◆ REQUIREMENT ◆
Where a line in the data below includes the word "when", count it. State the total and nothing more.

Start of Block

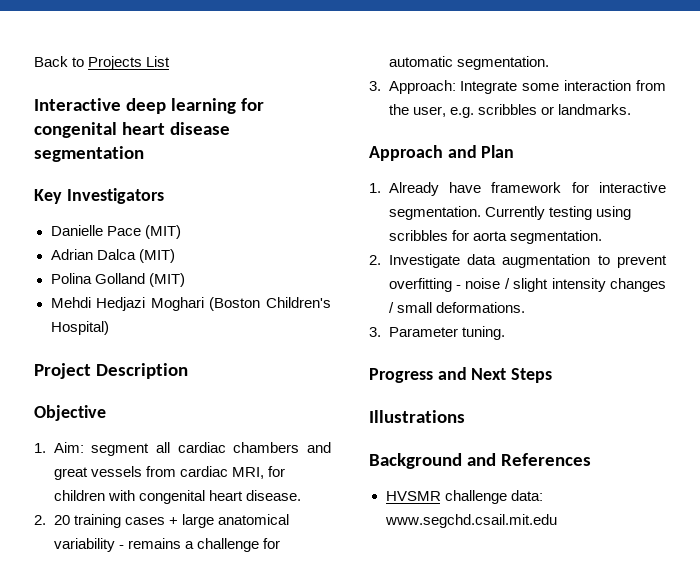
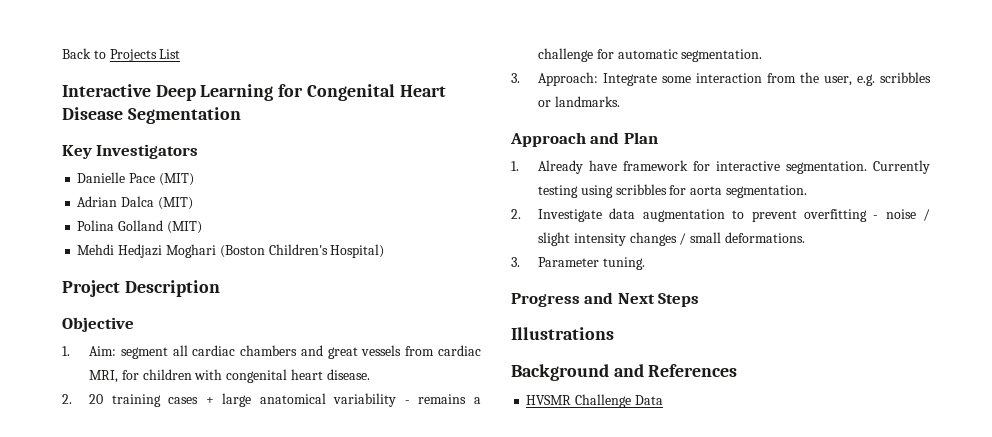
[125,98,264,114] [34,122,230,138] [34,146,144,162] deep learning for congenital heart disease segmentation -> [155,84,446,101] [62,107,241,124] Deep Learning for Congenital Heart Disease Segmentation
[444,490,543,504] [384,514,557,528] challenge data: www.segchd.csail.mit.edu -> [575,394,663,408] Challenge Data

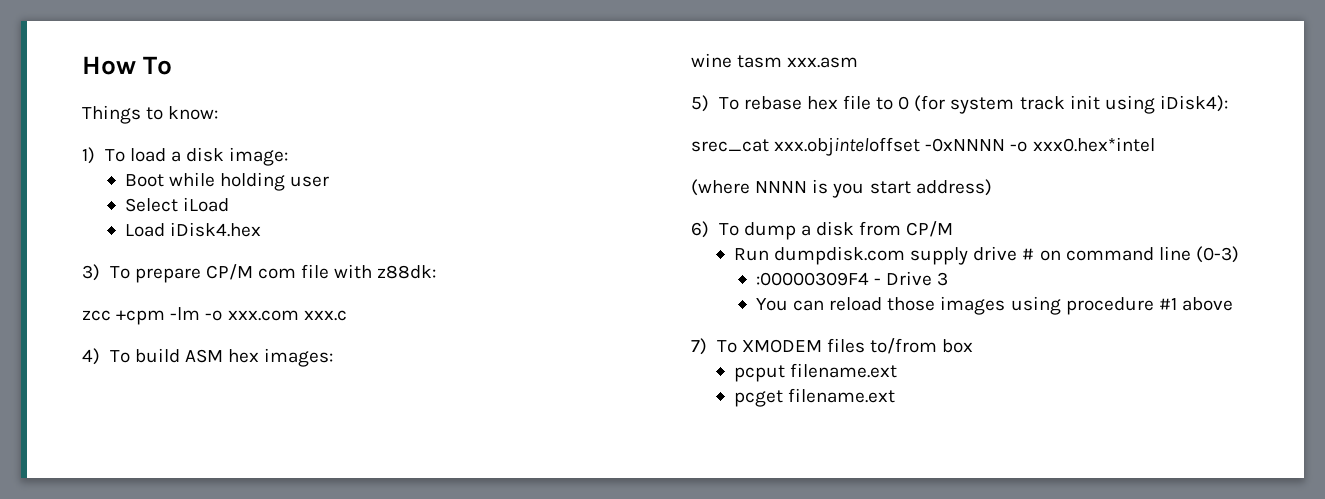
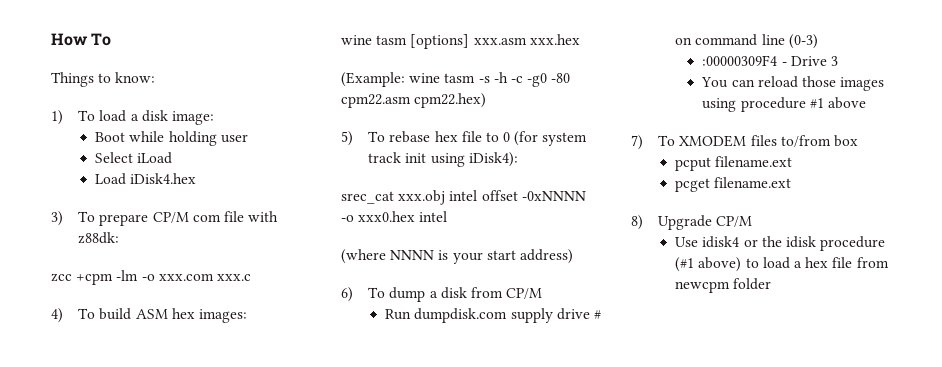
(783, 61) none -> [410,34,470,49] [options]
(859, 62) none -> [529,34,580,45] [341,72,571,87] [341,93,487,108] xxx.hex // (Example: wine tasm -s -h -c -g0 -80 cpm22.asm cpm22.hex)
[774,137,1155,156] xxx.objinteloffset -0xNNNN -o xxx0.hex*intel -> [398,190,586,205] [341,211,448,222] xxx.obj intel offset -0xNNNN -o xxx0.hex intel
[832,183,865,198] you -> [452,252,483,264] your
(896, 395) none -> [631,215,753,230] [675,236,886,251] [675,257,889,272] [675,278,772,293] // 8) Upgrade CP/M // Use idisk4 or the idisk procedure (#1 above) to load a hex file from newcpm folder

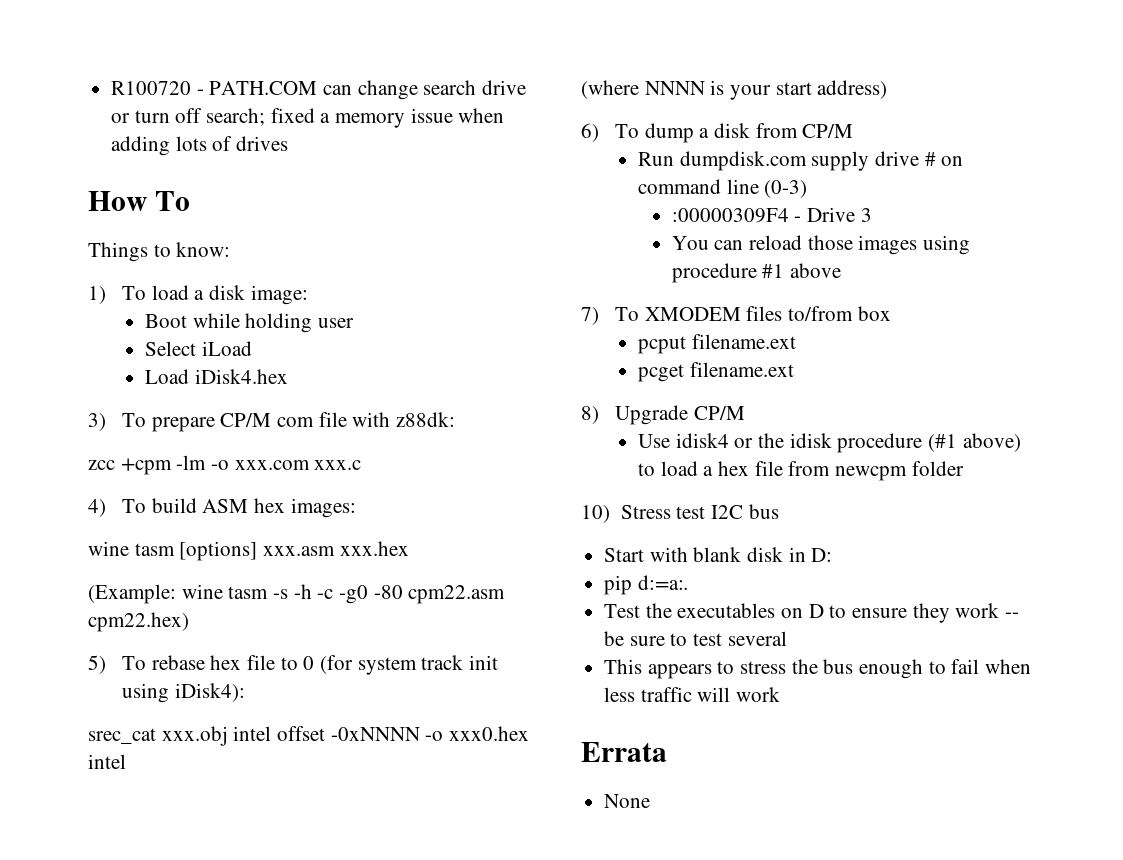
(51, 39) none -> [111,80,527,100] [111,108,505,128] [111,136,289,156] R100720 - PATH.COM can change search drive or turn off search; fixed a memory issue when adding lots of drives //
(772, 284) none -> [581,504,779,523] [604,547,833,562] [604,575,689,595] [604,603,1020,623] [604,631,787,646] [604,659,1032,679] [604,687,781,702] [581,742,667,762] [604,794,651,808] // 10) Stress test I2C bus // Start with blank disk in D: // pip d:=a:. // Test the executables on D to ensure they work -- be sure to test several // This appears to stress the bus enough to fail when less traffic will work // Errata // None

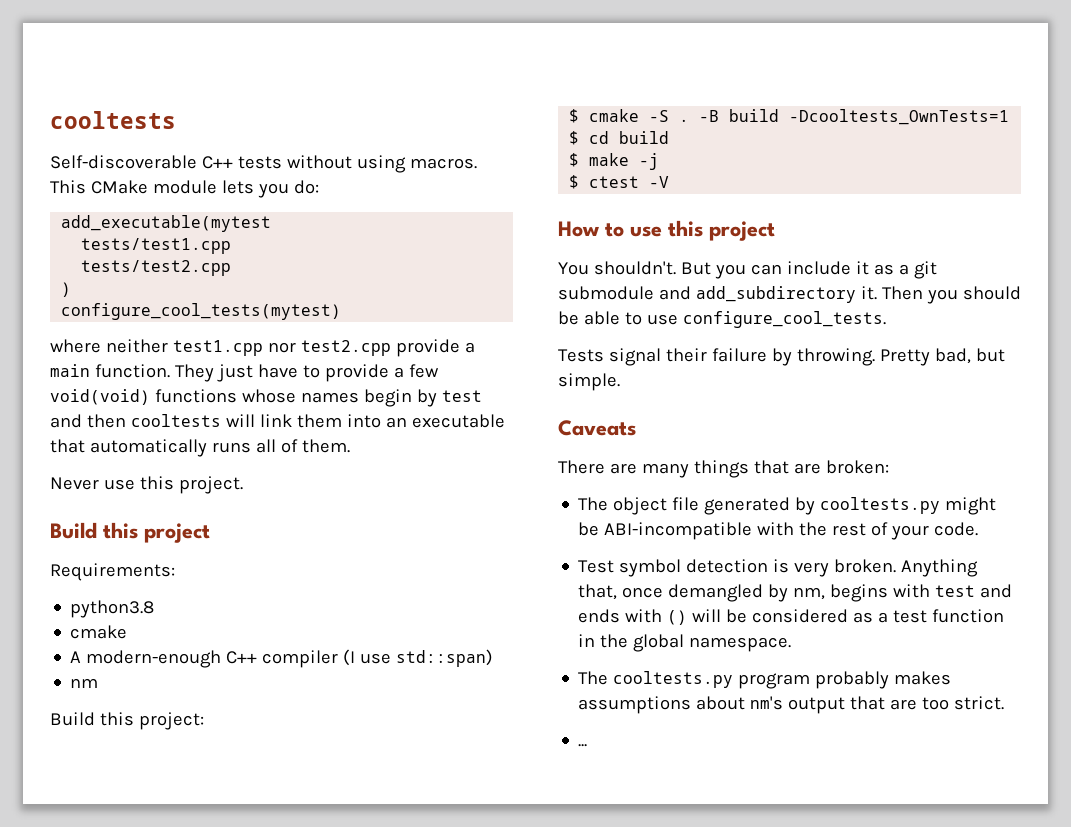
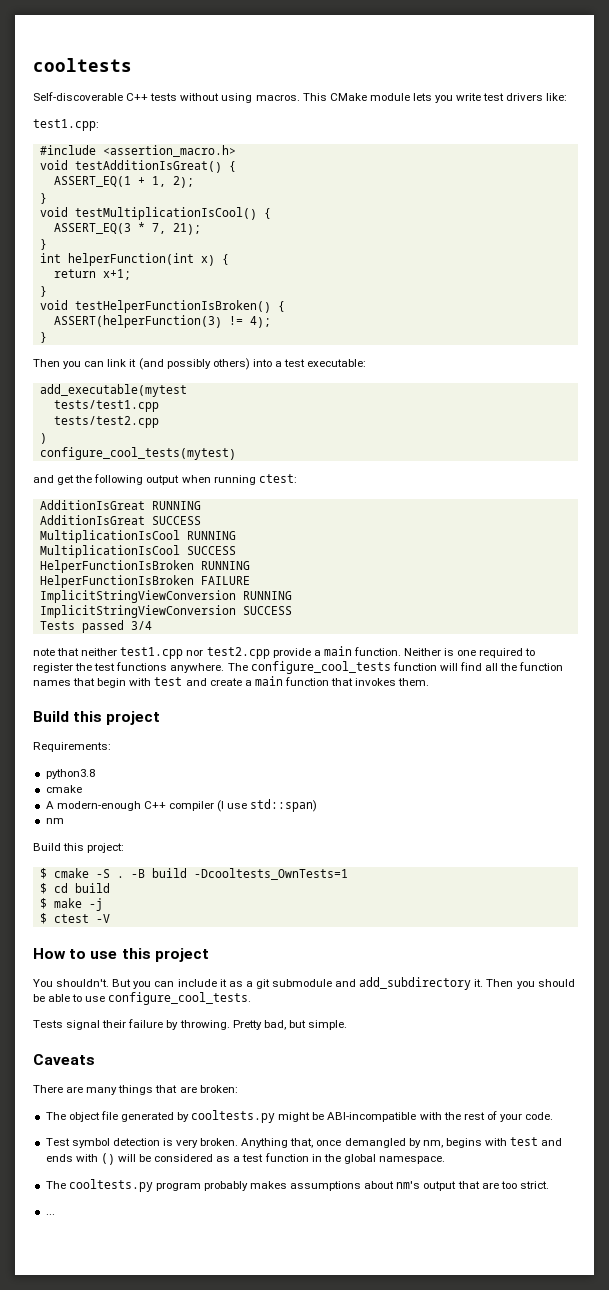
[293,180,319,194] do: -> [456,93,568,101] [33,119,99,131] [39,145,236,157] [39,160,236,173] [53,176,194,188] [39,193,47,204] [39,207,271,220] [53,222,201,235] [39,239,47,250] [39,253,229,266] [53,269,131,280] [39,286,47,297] [39,300,285,313] [53,315,271,328] [39,332,47,343] [33,358,367,370] write test drivers like: // test1.cpp: // #include <assertion_macro.h> // void testAdditionIsGreat() { // ASSERT_EQ(1 + 1, 2); // } // void testMultiplicationIsCool() { // ASSERT_EQ(3 * 7, 21); // } // int helperFunction(int x) { // return x+1; // } // void testHelperFunctionIsBroken() { // ASSERT(helperFunction(3) != 4); // } // Then you can link it (and possibly others) into a test executable:
[50,339,101,353] where -> [33,474,297,485] [39,500,201,510] [39,515,201,525] [39,530,236,543] [39,545,236,558] [39,560,250,573] [39,575,250,588] [39,590,292,603] [39,605,292,618] [39,620,152,633] [33,648,80,656] and get the following output when running ctest: // AdditionIsGreat RUNNING // AdditionIsGreat SUCCESS // MultiplicationIsCool RUNNING // MultiplicationIsCool SUCCESS // HelperFunctionIsBroken RUNNING // HelperFunctionIsBroken FAILURE // ImplicitStringViewConversion RUNNING // ImplicitStringViewConversion SUCCESS // Tests passed 3/4 // note that
[174,364,439,382] [50,389,482,407] [50,414,505,428] [50,439,350,457] [50,476,243,494] They just have to provide a few void(void) functions whose names begin by test and then cooltests will link them into an executable that automatically runs all of them. // Never use this project. -> [404,648,536,658] [33,661,564,674] [33,676,430,688] Neither is one required to register the test functions anywhere. The configure_cool_tests function will find all the function names that begin with test and create a main function that invokes them.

End of Block

◆ WRITTEN REPLY ◆
3